We will typically use the "dot" notation for time derivatives, i.e. \frac{dq}{dt} as \dot{q} and \frac{d^2q}{dt^2} as \ddot{q} and so on.

In SymPy Mechanics, scalar functions of time can be created like so:

.. jupyter-execute::

   t = sm.symbols('t')
   q_of = sm.Function('q')

   q = q_of(t)
   q

And these scalar functions can be differentiated:

.. jupyter-execute::

   q.diff(t)

SymPy Mechanics provides the convenience function :external:py:func:`~sympy.physics.vector.dynamicsymbols` to create scalar functions of time just like symbols():

.. jupyter-execute::

   q1, q2, q3 = me.dynamicsymbols('q1, q2, q3')
   q1, q2, q3

The time variable used in q1,q2,q3 can be accessed like so:

.. jupyter-execute::

   t = me.dynamicsymbols._t

SymPy Mechanics also provide a special printing function :external:py:func:`~sympy.physics.vector.printing.init_vprinting` which enables the dot notation on functions of time:

.. jupyter-execute::

   me.init_vprinting(use_latex='mathjax')
   q1.diff(t), q2.diff(t, 2), q3.diff(t, 3)
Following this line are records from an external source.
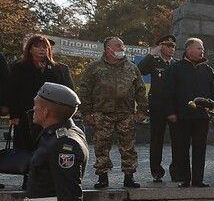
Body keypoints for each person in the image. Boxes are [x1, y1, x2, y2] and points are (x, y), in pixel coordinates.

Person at [77, 37, 147, 189]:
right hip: (102, 113)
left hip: (126, 113)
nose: (122, 48)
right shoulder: (94, 67)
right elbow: (85, 89)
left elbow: (140, 90)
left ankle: (129, 177)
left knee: (128, 147)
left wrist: (142, 110)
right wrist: (86, 112)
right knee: (101, 146)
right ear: (108, 49)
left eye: (122, 46)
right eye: (118, 46)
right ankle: (102, 177)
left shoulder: (131, 67)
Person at [163, 38, 214, 188]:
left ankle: (198, 179)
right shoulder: (176, 68)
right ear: (188, 50)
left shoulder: (207, 70)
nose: (202, 51)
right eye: (199, 48)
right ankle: (184, 179)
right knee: (182, 148)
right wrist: (170, 112)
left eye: (203, 48)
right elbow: (167, 91)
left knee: (200, 148)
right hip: (182, 116)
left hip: (202, 116)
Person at [7, 34, 74, 153]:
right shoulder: (18, 67)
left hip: (52, 118)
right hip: (25, 116)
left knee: (50, 149)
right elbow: (12, 92)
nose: (42, 49)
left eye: (45, 47)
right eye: (37, 46)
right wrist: (14, 115)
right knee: (25, 151)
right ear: (30, 49)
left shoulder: (60, 69)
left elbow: (69, 92)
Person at [138, 36, 178, 182]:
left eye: (173, 46)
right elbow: (140, 70)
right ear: (161, 47)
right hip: (157, 107)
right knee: (156, 140)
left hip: (174, 108)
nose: (171, 49)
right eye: (168, 46)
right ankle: (157, 172)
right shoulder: (154, 62)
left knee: (177, 141)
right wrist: (152, 54)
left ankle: (176, 171)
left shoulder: (176, 64)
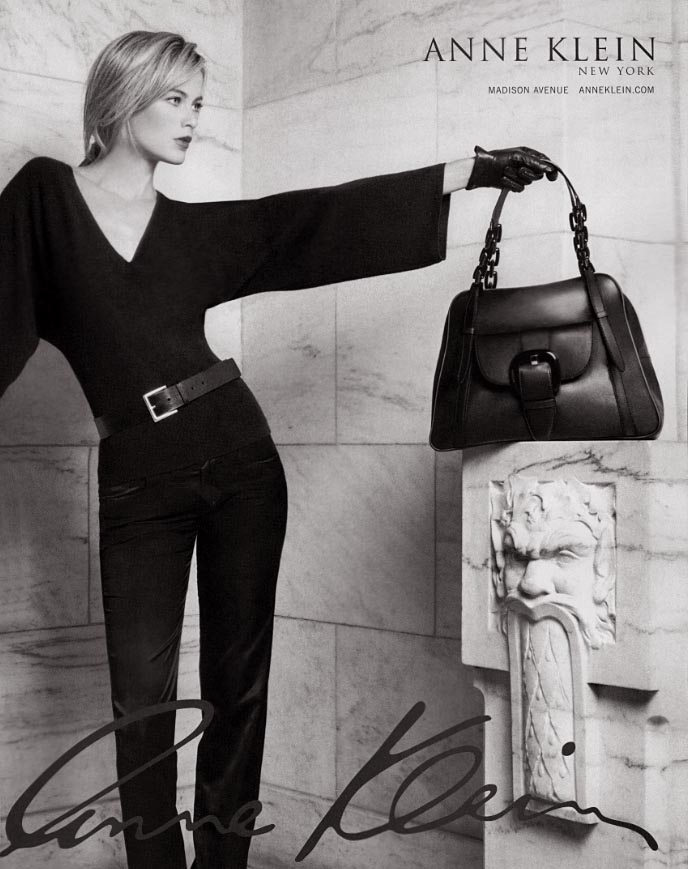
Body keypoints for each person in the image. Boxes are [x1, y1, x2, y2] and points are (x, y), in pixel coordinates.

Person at [0, 29, 557, 869]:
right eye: (174, 98)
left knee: (238, 689)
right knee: (140, 704)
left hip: (242, 461)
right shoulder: (44, 198)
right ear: (122, 97)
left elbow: (307, 222)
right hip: (137, 483)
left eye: (198, 101)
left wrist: (466, 171)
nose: (193, 118)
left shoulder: (191, 231)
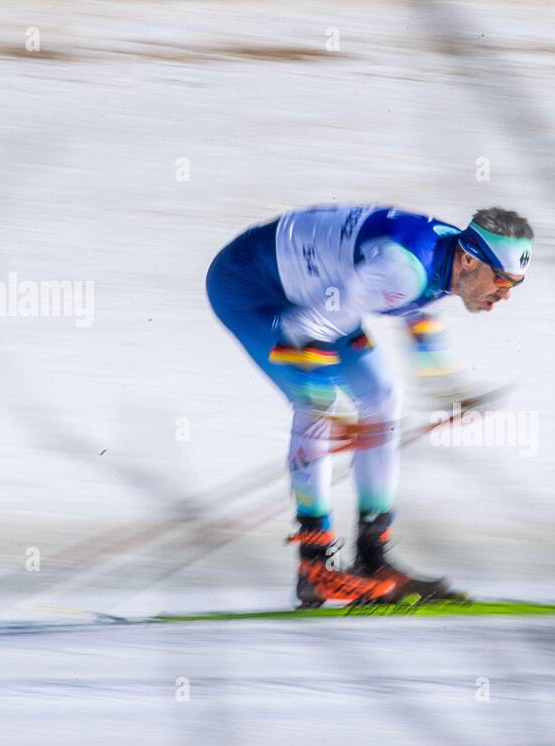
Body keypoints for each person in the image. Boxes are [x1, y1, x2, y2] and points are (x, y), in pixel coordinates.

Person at [205, 205, 533, 606]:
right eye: (501, 281)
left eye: (515, 285)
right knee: (319, 402)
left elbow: (419, 308)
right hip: (250, 284)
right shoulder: (402, 270)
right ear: (469, 259)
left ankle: (372, 559)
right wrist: (336, 419)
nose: (504, 296)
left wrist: (447, 388)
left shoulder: (447, 257)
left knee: (381, 397)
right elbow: (301, 335)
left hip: (310, 290)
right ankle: (314, 565)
Now these scalar functions of time can be used to formulate vectors:

.. jupyter-execute::

   A = me.ReferenceFrame('A')
   B = me.ReferenceFrame('B')
   B.orient_body_fixed(A, (q1, q2, q3), 'ZXZ')
   v = q1*A.x + q2*A.y + t**2*A.z
   v

And the time derivative can be found with:

.. jupyter-execute::

   v.diff(t, A)

Lastly, vectors have a :external:py:meth:`~sympy.physics.vector.vector.Vector.dt` method that calculates time derivatives when viewed from a reference frame, saving a few characters of typing:

.. jupyter-execute::

   v.dt(A)

We will use time derivatives in the next chapters to formulate velocity and acceleration.